In fact, this was the very source of a direct compulsion to have to tell things, from which she often had to suffer frightfully. The very bigoted mother sent her regularly from her sixth year on with her sister to the preaching services with the express injunction to report the sermons at home. And although on account of her poor head she had to struggle grievously with every poem or bit of lesson which she had to learn for school, yet now at home she would seat herself upon a hassock, spread a handkerchief over her shoulders and begin to drone out the whole sermon as she had heard it in the church from the minister. And this all merely out of love for her mother! Furthermore she was, according to her own words, directly in love with her teacher in the school, who often struck her on account of her inattentiveness and certainly did not treat her otherwise with fondness. Here is a motive for the later learning, singing and reciting of poetry during the sleep walking, while the pleasure in being struck when at fault was increased by self reproach, that she in spite of all her pains was so bad at learning.

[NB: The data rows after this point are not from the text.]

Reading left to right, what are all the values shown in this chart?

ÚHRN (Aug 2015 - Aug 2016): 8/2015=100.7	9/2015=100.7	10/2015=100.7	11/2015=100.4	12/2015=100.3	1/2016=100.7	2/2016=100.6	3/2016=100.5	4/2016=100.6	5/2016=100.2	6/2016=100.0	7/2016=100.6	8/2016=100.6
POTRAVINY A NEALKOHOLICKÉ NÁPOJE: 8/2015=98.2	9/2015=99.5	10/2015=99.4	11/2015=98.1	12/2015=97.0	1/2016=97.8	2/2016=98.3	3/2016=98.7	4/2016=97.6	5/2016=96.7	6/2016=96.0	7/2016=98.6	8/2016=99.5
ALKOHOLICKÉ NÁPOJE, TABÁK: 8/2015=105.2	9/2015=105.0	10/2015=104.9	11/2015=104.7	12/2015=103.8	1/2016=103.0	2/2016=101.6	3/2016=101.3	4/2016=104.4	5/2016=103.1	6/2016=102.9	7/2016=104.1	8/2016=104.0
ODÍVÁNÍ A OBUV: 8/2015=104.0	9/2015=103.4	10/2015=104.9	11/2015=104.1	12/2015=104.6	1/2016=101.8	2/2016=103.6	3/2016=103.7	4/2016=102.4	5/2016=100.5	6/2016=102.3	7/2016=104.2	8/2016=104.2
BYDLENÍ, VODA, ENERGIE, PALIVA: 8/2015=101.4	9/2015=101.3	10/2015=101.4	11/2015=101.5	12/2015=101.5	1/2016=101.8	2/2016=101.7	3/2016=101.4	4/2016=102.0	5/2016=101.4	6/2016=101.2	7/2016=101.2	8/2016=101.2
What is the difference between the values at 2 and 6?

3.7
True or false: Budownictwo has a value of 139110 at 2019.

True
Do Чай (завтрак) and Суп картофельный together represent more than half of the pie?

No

“During my whole childhood,” the patient states, “I talked a great deal in my sleep. When I had a task to learn by heart, I said over the given selection or the poem in my sleep. This happened the first time when I was eight years old, on a bright moonlight night. I was sleeping at the time in the bed with my sister and I arose in the night, recited a poem and sang songs. At about the same period, standing on a chair or on the bed, I repeated parts of sermons which I had heard the day before at church. Besides I prattled about everything which I had done the previous day or about my play. How often I was afraid that I would divulge something from my sexual play with my brother! That must never have happened, however, or mother would have mentioned it to me, for she always told me everything that I said during the night.” I might perhaps sum up this activity in her sleep after this fashion: Day and night she is studying for the beloved but unresponsive teacher and strives to win and to keep her good will as well as that of the mother through the repeating of sermons and relating of all the events of the day.